Hefni Zain
Pendahuluan
Secara umum Pendidikan Islam dirumuskan sebagai usaha
yang sistimatis, terencana dan metodologis dalam membimbing anak didik agar memiliki
seperangkat pengetahuan, keterampilan dan sikap yang utama demi terbentuknya
SDM yang berkwalitas untuk diarahkan mengikuti jalan Islami sebagai pandangan
hidupnya guna memperoleh kebahagiaan hidup di
dunia dan di akherat (Asrof,1998:14).
Dengan
demikian, proses pendidikan Islam sesungguhnya bukan sekedar menyampaikan informasi keislaman,
tetapi yang lebih substansial adalah
menyalakan himmah, semangat dan etos Islam dalam setiap jiwa peserta didik.
Pendidikan Islam sebagaimana rumusannya diatas memiliki
beberapa prinsip yang membedakannya dengan pendidikan lainnya, antara lain :
Prinsip tauhid, integrasi, keseimbangan, persamaan dan prinsip keutamaan. Sedangkan
tujuan utama pendidikan Islam adalah untuk
membentuk manusia beriman, bertaqwa, berakhlak mulia, memiliki
pengetahuan dan keterampilan, berkepribadian integratif, mandiri dan menyadari
sepenuhnya peranan dan tanggung jawab dirinya di muka bumi ini sebagai abdulloh
dan kholifatulloh melalui pemberian dan
pemupukan pengetahuan, penghayatan serta pengalaman agama Islam kepada peserta
didik sebagai pedoman hidupnya sekaligus sebagai kontrol terhadap pola
fikir dan pola laku dalam hidup keseharian mereka (Kemenag RI, 2007 : 8)

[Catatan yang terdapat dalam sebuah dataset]

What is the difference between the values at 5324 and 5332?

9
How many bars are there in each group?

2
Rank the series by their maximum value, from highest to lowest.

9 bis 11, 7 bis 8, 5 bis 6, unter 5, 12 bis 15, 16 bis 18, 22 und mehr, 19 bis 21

Ketentuan Tugas >>
Tolong lanjutkan tulisan tentang pendidikan Islam, dimulai setelah kalimat terakhirnya. Data ini merupakan bahan tersendiri yang terpisah dari tulisan tentang pendidikan Islam.

Jawaban Anda >>
Secara
pragmatis, Pendidikan Islam adalah alat untuk mempersiapkan peserta didik dalam
menghadapi masa depannya, sedangkan masa depan selalu ditandai oleh berbagai
perubahan yang sangat dinamis, kompetitif dan cepat terutama dibidang IPTEK
sebagai konsekwensi logis dari perkembangan nalar manusia. Karena itu pendidikan Islam mesti dirancang
sedemikian rupa untuk mempersiapkan minimal dua hal, pertama mepersiapkan
peserta didik memiliki kreativitas sehingga punya kemampuan beradaptasi dengan
kemungkinan-kemungkinan masa depan, dan kedua mepersiapkan peserta didik
memiliki kompetensi kognitif, afektif dan psikomotorik yang memadai sehingga
ada jaminan yang jelas bagi mereka untuk tetap survive menghadapi kehidupan
masa depannya (Nata, 2006 : 14).
Dengan
pengembangan dua aspek diatas secara integral, diharapkan peserta didik memiliki
SDM yang tidak saja siap pakai, tetapi juga siap hidup. Hal ini sejalan dengan pendapat
beberapa pakar psikolog yang menyebutkan bahwa IQ hanya menyumbangkan 20
% dalam kesuksesan seseorang, sementara 80 % nya adalah ditentukan oleh faktor CQ. Dan
diantara instrumen dari CQ adalah mood management (manajemen suasana
hati), sedangkan hati merupakan salah satu komponen sikap mental yang sangat
besar pengaruhnya terhadap prilaku seseorang, pakar psikolog menyebutkan bila
pengetahuan tinggi, keterampilan juga tinggi, tapi sikap mental rendah maka akan
menghasilkan SDM yang rendah, sebaliknya bila pengetahuan dan keterampilan
rendah tapi sikap mental tinggi, maka
akan menghasilkan SDM yang tinggi.
Guru sebagai komponen
utama pendidikan.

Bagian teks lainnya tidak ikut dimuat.